A protest, a picket, a pocket full of posies
Written by Bwog Staff
So the Columbia Coalition Against the War (the War defined broadly at this point) is planning a picket of the main forum/speakout/thingy tomorrow. CCAW released another statement last night, reprinted after the jump, and is waiting on approval from the Dems for another consensus statement that’s expected to announce they’re all getting along again.
Also, it seems that the Republicans would have liked to stage a protest of their own on Furnald lawn, but couldn’t get cleared by security–meaning they had to submit to a 15 minute slot with the Columbia Coalition, just like everyone else. Chris Kulawik was spotted this morning on the Today Show as well, agreeing with SIPA Dean John Coatsworth, whom Fox, Youtube, and Drudge have made more famous than he’s ever imagined. Low Library, which typically doesn’t give Fox the time of day, must not be pleased.
Meanwhile, these guys are bringing at least 434 students–out of at least 8,000 invited–and estimates range as high as 10,000 people flooding the streets. The facebook groups and events are multiplying rapidly.
UPDATE: CCAW and the Dems have released their statement (added below) and all is right with the activisty world.
Why You Should Oppose a U.S. Attack on Iran on Monday
The Columbia Coalition Against the War issued Friday an “Open Letter to Progressive Opponents of Ahmadinejad” calling for groups and people opposed to war with Iran to avoid endorsing Monday’s “Columbia Coalition”-sponsored rally. We hold to the belief that opponents of war who participate in Monday’s rally will, despite their intentions, have their message co-opted by right-wing forces favoring an attack on Iran. However, we understand that many will disagree with our strategic position and will choose to speak.
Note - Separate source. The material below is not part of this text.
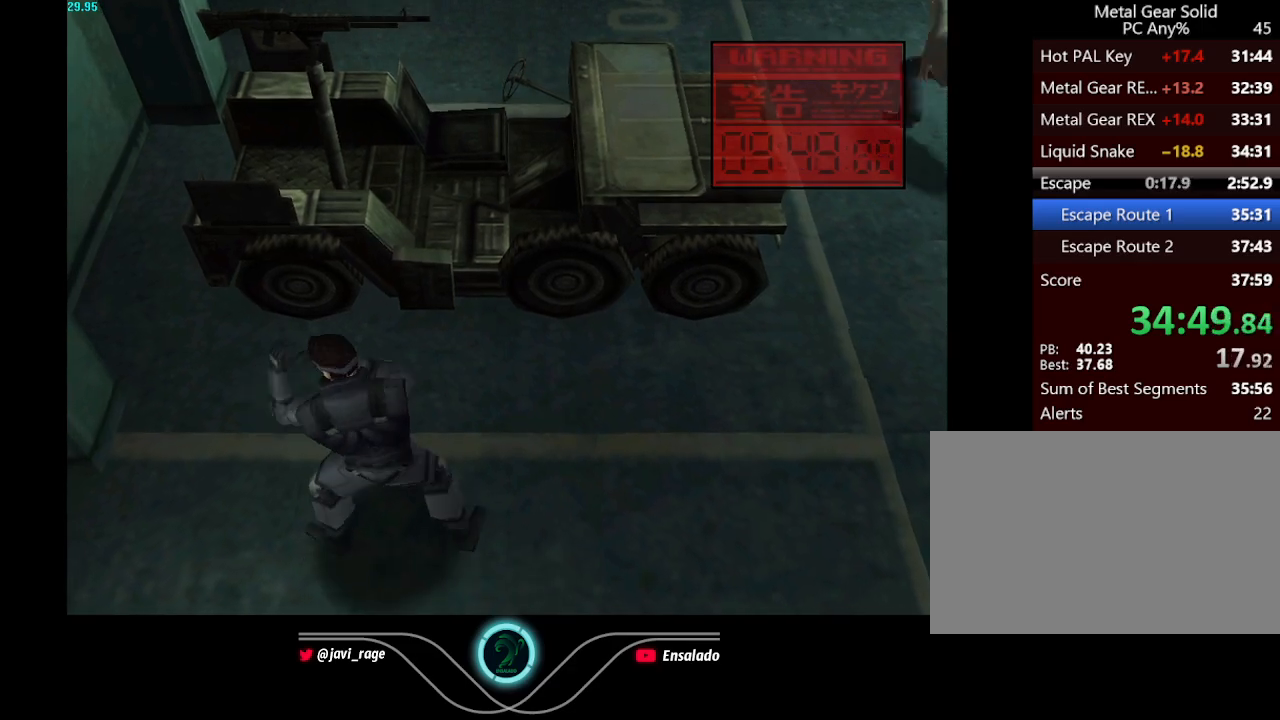
{"buttons": [], "left_stick": "center", "button_events": [[50, "DPAD_RIGHT", "up"], [234, "DPAD_RIGHT", "down"], [384, "DPAD_UP", "up"], [501, "DPAD_RIGHT", "up"]]}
If they do, the circumstances demand that they be explicitly antiwar in their statements.
There are many good reasons to denounce Ahmadinejad and his oppressive policies and intolerant views. However, in the current political climate, a rally expressing this position which is not explicitly antiwar risks lending weight to the drive to war, whatever the declared intent or format. We are in the midst of an Islamophobic campaign by everyone from the New York Post to John McCain to demonize Ahmadinejad, occurring in a broader context where the next target for the Bush administration is Iran. A rally with a clear message of hostility to Ahmadinejad but only a muddied message on the means by which we must oppose his reactionary policies will play into this campaign.
The central duty for progressives in this country in the lead up to the Iraq War was to oppose further US intervention, the sum total of which has turned Iraq from a country with among the highest standards of living in the Middle East, to a country that, after years of US war and sanctions, is now amongst the most decimated and impoverished in the world. The campaign to demonize Saddam Hussein was never about any concern for the Iraqi people; after all, it was when he enjoyed US support that he carried out his most heinous crimes. Rather, the campaign against Hussein was used to justify the US invasion. It would have been a mistake for progressives to support an anti-Saddam Hussein rally in late 2002 which did not have a clear antiwar message, and it would be a mistake for progressives to support a similar rally regarding Mahmoud Ahmadinejad on Monday.
In these circumstances, we think it is imperative that, on Monday, there be a clear antiwar voice. We are calling for a contingent of students and others who oppose aggression against Iran to form a picket by the side of the Low Plaza rally, whether or not they choose to also participate in the main rally. A strong and visible picket will send an antiwar message that has the potential to resonate on a national scale.
The College Democrats have retracted their statements that the Columbia Coalition Against the War is engaged in a “campaign of misinformation” and a “ploy for attention”, and have apologized to CCAW for misreading its letter. The College Democrats continue to believe that the rally will provide the best opportunity for the campus to actively engage in the speech as well as provide a much needed forum for open discussion on Iran with representatives from all sides of the debate.
CCAW acknowledges that it was not informed of all event particulars. CCAW continues to believe that, in the current U.S. political climate, opponents of war who participate in Monday’s rally will, despite their intentions, have their message coopted by those favoring a military attack on Iran. CCAW believes that progressives should not allow this to happen.
Both groups applaud efforts to simulcast the event with Ahmadinejad and increase participation and free speech and look forward to the open, academic discourse that the event should, in the best case, provide.